Kuaishou's Kwai-Keye team has released Keye-VL 2.0, a 30B mixture-of-experts vision-language model with roughly 3B active parameters and a 256K context window. The pitch is straightforward: take DeepSeek Sparse Attention, the efficiency trick that showed up in text models last fall, and point it at video that runs for an hour. Weights are out on ModelScope under Apache 2.0.
That's the interesting part, and it's worth being clear about what's actually new here. DSA itself is not new. DeepSeek shipped it in V3.2-Exp back in September 2025, a lightning indexer plus fine-grained token selection that drops attention from quadratic to roughly linear cost. That was a text model. What Kuaishou is claiming is that they're the first to land DSA in a production multimodal system. The model card calls it exactly that: the "first multi-modal model to land DSA in production."
The 256K context play
Long video breaks most vision models in a predictable way. Attention spreads thin, the model loses the thread between the opening of a clip and its payoff forty minutes later, and causal chains just dissolve. DSA's whole reason for existing is to keep computation manageable while the context stretches, so coupling it to hour-long video is a sensible bet. Whether it pays off is the question.
The number Kuaishou leans on is VideoMME V2, and it's the one I find genuinely interesting. Most models get worse as you feed them more frames, drowning in their own input. Keye-VL 2.0 goes the other way: accuracy climbs from 35.3% at 64 frames to 42.4% at 512 frames, and the non-linear reasoning sub-score moves from 18.5 to 24.2. An improvement curve that points up as the input grows is the kind of result that, if it holds, means the sparse attention is doing real work rather than just saving money.
The catch: 42.4% is the ceiling here, not a triumphant score. The story is the trajectory, not the absolute. Read it as "doesn't fall apart" rather than "nails it."
Benchmarks, and who picked them
On LongVideoBench, Kuaishou reports 74.1, and claims it beats Qwen3-VL-235B-A22B, a model with nearly eight times the total parameters. If that comparison is fair, beating a 235B model at 30B scale on long video is the headline. The usual caveat applies, though, because these are the vendor's own selected highlights, and the model card says as much, pointing you to the technical report for the full table. So we're looking at the numbers Kuaishou wanted us to look at.
Their temporal grounding figures are framed against Gemini 3 Flash, which is a more honest comparison than benchmarking only against your own last generation. On the TimeLens suite it's a mixed picture: behind Gemini on Charades (58.4 versus 61.19 mIoU), ahead on ActivityNet (58.5 versus 56.95), and well clear on QVHighlights (70.1 versus 49.45). That QVHighlights gap is large enough to make me want to know what the benchmark is actually measuring before reading too much into it.

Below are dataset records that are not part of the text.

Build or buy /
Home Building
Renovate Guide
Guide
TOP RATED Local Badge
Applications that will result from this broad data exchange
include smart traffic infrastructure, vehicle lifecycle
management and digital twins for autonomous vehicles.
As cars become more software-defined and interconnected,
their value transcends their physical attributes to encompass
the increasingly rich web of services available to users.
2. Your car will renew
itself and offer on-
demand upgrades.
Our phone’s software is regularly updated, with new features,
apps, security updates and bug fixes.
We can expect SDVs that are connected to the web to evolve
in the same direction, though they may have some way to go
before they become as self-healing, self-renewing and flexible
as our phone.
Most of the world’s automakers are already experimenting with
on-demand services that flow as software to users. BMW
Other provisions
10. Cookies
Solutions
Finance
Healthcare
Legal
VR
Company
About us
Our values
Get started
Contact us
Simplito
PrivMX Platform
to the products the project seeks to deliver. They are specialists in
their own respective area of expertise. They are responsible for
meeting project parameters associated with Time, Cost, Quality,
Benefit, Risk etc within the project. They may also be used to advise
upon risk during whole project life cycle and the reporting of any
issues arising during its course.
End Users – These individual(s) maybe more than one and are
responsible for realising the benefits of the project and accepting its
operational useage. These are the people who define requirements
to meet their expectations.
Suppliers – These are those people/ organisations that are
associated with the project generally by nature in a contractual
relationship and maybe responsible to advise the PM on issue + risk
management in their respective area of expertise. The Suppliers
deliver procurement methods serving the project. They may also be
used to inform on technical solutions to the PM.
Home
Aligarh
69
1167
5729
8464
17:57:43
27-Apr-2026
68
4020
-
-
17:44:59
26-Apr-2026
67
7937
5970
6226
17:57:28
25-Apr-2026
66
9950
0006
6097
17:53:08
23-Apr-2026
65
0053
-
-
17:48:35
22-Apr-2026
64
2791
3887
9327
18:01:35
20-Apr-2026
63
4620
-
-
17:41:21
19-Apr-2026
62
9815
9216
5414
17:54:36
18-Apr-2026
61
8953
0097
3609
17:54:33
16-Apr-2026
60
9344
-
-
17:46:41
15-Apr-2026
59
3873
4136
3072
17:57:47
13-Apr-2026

What about the cost claim?
The original Russian-language writeup that pointed me here cited a roughly 50% reduction in prefill cost. I couldn't find that specific figure on the model card, which talks about reduced long-sequence prefill cost and higher training throughput without putting a number on it. For reference, DeepSeek's own DSA work was described in third-party analysis as cutting per-token GPU cost by up to 2x in long-sequence settings, so a 50% prefill reduction is in a believable range. But I'm not going to repeat it as Kuaishou's number when Kuaishou didn't publish it.
And the architecture isn't pure DSA magic. The efficiency comes bundled with custom kernels, heterogeneous ViT-LM parallelism, and something they call ExtraIO. If you're hoping to reproduce the prefill savings in a vanilla setup without their kernel stack, temper expectations.
The agent angle
Kuaishou is also calling this the first Keye base model with built-in agent behavior, covering code, tool use, and search. That's a lot of capability to claim for a 30B model alongside the long-video story, and the model card offers benchmark dimensions but not much I can independently check yet. File it under "promising, unverified."
The serving path is real, at least. There's a custom GitHub repository, an SGLang branch, a prebuilt Docker image, and a minimal two-GPU H800 launch config. So this isn't a weights-dump-and-disappear release. Someone clearly wants people to run it.
So is it real?
The VideoMME scaling curve is the one result that would change my mind about long-video models if it replicates outside Kuaishou's lab. Everything else is the familiar pattern of a capable Chinese open-weight model arriving with carefully chosen comparisons. The weights are public, the license is permissive, and the serving code exists, which means the independent benchmarks will come soon enough. Watch for third-party LongVideoBench runs over the next few weeks. That's where the 74.1 either holds or doesn't.